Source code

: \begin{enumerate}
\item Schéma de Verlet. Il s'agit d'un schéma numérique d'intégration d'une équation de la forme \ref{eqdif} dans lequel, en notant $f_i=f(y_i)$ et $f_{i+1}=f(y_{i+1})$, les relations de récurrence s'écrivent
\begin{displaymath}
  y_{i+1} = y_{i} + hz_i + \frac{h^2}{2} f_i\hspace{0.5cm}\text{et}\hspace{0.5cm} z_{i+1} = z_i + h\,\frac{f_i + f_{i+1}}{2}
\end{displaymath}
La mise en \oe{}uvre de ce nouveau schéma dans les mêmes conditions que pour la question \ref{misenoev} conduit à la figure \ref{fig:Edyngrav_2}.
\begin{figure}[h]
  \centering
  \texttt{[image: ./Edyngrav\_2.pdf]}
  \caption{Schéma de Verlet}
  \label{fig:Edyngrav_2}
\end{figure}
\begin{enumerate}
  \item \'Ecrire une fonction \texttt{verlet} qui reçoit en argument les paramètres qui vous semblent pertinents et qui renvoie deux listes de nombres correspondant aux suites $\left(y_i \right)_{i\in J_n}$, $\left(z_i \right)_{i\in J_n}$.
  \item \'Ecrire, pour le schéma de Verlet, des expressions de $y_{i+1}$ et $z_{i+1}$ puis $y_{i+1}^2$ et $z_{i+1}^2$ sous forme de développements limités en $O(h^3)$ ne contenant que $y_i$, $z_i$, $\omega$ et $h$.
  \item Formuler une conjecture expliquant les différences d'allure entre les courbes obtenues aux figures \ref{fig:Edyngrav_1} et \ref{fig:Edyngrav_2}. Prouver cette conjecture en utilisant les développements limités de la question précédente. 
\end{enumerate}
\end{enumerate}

□ □ □ □ □ □ □

**WHAT THE EXERCISE ASKS**
The required output is a copy of each line in the records where the string "begin" occurs.

**OUTPUT FOR THIS TASK**
: \begin{enumerate}
\begin{displaymath}
\begin{figure}[h]
\begin{enumerate}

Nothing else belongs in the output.